As ações do PQT ocorrem em duas
frentes, a primeira pelos voluntários e a segunda frente pelo trabalho direto
dos agentes do ICMBio que fazem o monitoramento e proteção de algumas praias
com desovas naturais e também a busca e transferência dos ninhos em algumas
áreas. “Complementarmente existe a efetivação de rotina de fiscalização por
equipes de fiscais do ICMBio compostas de servidores provenientes de diversas regiões
do país, inibindo a coleta ilegal de ovos e a pesca de quelônios adultos
durante toda a temporada”, ressalta Silva.

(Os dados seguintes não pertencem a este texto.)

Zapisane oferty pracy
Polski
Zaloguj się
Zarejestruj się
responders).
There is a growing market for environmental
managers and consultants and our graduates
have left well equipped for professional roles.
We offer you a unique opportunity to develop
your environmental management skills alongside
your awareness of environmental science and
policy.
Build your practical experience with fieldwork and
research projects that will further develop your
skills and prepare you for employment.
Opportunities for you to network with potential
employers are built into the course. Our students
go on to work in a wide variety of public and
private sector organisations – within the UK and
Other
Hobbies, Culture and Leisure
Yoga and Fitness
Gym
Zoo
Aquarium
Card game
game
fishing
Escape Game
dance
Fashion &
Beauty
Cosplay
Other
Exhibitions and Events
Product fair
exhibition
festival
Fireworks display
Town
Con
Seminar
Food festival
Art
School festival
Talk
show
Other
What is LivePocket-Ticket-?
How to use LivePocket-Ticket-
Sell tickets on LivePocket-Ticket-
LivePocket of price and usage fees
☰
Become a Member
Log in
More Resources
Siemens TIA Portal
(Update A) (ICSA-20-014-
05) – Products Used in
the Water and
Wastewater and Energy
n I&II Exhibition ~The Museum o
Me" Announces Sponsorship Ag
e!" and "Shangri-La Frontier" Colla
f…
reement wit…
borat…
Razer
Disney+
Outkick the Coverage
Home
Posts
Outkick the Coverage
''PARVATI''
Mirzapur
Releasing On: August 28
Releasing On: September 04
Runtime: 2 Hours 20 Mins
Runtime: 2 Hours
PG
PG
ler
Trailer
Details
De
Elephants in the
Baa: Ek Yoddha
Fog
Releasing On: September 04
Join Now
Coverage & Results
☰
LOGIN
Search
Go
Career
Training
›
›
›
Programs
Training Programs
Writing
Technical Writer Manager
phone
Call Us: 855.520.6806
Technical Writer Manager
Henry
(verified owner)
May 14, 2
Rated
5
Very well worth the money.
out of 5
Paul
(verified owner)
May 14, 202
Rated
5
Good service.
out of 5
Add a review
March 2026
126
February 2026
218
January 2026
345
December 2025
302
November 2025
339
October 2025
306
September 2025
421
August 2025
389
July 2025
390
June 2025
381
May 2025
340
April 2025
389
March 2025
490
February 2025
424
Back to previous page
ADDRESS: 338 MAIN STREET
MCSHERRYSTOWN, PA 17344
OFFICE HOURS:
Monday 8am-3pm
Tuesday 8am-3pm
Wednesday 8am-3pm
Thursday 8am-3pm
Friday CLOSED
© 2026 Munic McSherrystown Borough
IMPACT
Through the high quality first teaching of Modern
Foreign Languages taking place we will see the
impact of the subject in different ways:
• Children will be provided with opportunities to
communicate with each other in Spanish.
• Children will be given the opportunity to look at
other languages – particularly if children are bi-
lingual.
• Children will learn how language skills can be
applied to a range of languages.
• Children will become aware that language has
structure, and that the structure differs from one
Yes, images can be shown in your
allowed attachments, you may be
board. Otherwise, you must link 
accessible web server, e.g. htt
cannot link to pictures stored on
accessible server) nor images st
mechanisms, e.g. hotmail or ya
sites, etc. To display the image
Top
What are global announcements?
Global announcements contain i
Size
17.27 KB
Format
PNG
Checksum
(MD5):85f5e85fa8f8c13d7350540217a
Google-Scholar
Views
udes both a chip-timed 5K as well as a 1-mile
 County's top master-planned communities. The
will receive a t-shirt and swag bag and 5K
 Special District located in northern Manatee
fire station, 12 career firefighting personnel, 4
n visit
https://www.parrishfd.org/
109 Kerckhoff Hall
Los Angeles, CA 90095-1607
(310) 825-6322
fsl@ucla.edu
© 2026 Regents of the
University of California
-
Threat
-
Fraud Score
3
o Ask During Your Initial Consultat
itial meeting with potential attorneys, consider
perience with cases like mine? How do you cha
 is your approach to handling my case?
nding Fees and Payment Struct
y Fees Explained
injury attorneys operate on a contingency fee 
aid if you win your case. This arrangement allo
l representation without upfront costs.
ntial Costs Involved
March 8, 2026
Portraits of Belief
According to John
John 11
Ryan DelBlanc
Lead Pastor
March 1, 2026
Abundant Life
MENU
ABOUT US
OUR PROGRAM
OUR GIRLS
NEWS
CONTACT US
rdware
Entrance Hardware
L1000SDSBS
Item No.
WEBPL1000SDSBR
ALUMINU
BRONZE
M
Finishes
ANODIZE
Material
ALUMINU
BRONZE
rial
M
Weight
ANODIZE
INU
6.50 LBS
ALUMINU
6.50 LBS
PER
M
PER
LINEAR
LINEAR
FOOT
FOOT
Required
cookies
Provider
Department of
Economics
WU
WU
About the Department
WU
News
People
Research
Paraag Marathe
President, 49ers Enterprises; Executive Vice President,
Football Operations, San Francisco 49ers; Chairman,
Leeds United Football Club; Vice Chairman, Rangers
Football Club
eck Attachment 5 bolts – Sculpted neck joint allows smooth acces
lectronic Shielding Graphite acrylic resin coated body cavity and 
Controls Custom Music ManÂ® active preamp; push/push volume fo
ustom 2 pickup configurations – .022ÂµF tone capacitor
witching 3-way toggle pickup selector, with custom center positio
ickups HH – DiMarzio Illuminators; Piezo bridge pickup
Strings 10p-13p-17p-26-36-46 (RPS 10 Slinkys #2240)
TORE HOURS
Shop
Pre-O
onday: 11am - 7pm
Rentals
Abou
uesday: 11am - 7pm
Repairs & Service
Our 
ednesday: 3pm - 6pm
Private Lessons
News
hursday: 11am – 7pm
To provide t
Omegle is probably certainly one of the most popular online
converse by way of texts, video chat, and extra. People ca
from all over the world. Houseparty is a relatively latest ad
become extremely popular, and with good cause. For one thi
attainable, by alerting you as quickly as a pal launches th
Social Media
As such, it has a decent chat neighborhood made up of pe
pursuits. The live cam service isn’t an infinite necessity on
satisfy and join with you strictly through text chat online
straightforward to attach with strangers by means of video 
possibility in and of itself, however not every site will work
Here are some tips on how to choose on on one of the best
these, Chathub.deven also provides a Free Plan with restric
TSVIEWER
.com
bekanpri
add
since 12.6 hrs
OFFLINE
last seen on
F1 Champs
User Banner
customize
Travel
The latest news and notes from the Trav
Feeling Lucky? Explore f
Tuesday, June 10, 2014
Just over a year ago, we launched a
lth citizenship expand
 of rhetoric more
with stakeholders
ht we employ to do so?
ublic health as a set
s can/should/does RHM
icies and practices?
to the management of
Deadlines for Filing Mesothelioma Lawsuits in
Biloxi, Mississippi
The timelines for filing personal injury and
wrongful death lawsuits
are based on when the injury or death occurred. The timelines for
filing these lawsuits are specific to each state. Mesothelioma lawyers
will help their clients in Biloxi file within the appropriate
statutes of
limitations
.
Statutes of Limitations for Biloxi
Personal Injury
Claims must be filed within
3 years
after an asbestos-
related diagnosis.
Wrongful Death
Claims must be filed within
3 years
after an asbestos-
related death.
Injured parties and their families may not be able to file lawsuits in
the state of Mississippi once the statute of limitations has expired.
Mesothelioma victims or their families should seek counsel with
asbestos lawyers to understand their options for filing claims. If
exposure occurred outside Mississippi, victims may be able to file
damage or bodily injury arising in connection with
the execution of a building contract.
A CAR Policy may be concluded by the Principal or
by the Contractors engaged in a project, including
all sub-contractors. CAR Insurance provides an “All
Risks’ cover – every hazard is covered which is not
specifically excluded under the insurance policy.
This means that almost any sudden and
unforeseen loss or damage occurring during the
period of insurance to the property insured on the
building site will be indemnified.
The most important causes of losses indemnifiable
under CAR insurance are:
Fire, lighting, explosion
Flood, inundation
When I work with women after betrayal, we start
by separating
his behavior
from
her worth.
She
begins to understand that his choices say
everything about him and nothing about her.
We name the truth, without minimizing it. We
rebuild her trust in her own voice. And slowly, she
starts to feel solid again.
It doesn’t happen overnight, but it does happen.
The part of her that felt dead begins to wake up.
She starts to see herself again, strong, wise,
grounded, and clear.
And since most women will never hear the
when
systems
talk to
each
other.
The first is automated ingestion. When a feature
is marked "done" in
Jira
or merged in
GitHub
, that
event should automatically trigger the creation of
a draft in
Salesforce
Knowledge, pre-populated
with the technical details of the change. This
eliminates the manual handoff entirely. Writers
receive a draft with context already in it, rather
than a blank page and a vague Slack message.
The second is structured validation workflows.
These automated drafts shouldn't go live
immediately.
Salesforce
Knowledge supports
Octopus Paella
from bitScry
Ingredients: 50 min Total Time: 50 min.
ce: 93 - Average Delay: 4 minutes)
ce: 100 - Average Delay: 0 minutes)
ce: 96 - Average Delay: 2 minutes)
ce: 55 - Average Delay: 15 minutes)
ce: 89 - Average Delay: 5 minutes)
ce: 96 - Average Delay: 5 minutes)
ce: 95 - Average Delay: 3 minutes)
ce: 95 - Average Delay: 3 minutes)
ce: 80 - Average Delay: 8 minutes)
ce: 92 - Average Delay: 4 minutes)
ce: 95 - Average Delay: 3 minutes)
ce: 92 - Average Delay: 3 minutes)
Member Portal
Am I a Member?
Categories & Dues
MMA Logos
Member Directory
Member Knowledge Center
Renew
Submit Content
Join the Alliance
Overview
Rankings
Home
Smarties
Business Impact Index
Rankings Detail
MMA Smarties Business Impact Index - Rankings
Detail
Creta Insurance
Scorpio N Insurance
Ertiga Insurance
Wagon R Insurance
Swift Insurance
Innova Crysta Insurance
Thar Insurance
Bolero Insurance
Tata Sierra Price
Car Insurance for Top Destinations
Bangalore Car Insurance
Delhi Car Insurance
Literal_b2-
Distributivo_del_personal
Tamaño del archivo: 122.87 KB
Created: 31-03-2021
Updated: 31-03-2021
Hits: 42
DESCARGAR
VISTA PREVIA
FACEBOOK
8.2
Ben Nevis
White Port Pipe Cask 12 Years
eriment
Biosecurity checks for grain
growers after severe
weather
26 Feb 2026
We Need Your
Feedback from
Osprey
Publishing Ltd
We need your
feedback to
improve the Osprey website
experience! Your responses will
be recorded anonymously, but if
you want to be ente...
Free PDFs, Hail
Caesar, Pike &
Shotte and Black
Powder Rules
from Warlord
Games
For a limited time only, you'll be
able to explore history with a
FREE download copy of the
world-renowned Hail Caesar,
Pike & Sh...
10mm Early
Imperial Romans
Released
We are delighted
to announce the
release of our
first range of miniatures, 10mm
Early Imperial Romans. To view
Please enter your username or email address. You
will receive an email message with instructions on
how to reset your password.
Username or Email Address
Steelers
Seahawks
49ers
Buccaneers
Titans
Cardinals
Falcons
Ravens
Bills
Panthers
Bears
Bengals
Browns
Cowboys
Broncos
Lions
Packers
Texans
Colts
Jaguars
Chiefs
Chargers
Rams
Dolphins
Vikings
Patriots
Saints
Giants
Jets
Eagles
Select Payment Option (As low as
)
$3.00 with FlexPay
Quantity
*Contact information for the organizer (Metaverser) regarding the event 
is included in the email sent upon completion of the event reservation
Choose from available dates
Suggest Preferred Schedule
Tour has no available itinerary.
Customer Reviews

Guardião de quelônios desde 1993, o
agente ambiental do ICMBio Antônio dos
Santos, conhecido como Sinho, da comunidade quilombola do Moura, em Oriximiná
(PA), comenta que a experiência neste ano de pandemia exigiu adaptação e maior
empenho da equipe do Instituto e dos voluntários, que contribuíram para manter
produtivo o ciclo de nascimento dos filhotes. “Para evitar aglomerações de comunitários
voluntários na Praia do Toró, tivemos que transferir a chocadeira que, nós,
oito agentes, cuidávamos na base do Santa Rosa para lá e, de forma revezada,
passamos a zelar pela praia. Achei que seria mais difícil ter produção boa,
mas, graças a Deus, é uma grande alegria verificar que os ovos dos filhotes já
eclodiram e nasceram. Outra satisfação é verificar que a maioria das pessoas
daqui estão interagindo com o programa e se conscientizando para proteger os
quelônios”, comemora.
Dedicação - Todos os voluntários do PQT
são das comunidades quilombolas residentes da Reserva Biológica do Rio
Trombetas como Último Quilombo, Nova Esperança do Lago do Erepecu e as
comunidades da região dos tabuleiros do alto rio Trombetas, que participam
ativamente. “É gratificante para a
Mineração Rio do Norte acompanhar o engajamento destes comunitários que,
mesmo apesar da pandemia, mantêm o compromisso com esse tão relevante programa
realizado em nossa região”, declara Genilda Cunha, analista de Relações
Comunitárias da MRN.
O PQT é um dos programas de
conservação de fauna mais antigos do Brasil. Iniciado na década de 80, esse
programa evitou a extinção das três espécies que são protegidas e soltas
anualmente na bacia do rio Trombetas. “O
PQT presta um relevante serviço de preservação dos quelônios, pois as
comunidades locais têm o programa como exemplo de conscientização sobre a
necessidade de conservação dos recursos naturais. A pandemia dificultou muito o
planejamento das ações do PQT, mas demonstrou aos seus participantes que a soma
de esforços entre comunidades, órgãos públicos, instituições de ensino e
pesquisa e da iniciativa privada é o mais importante para o sucesso de um
programa de conservação desse vulto”, conclui Marco Silva.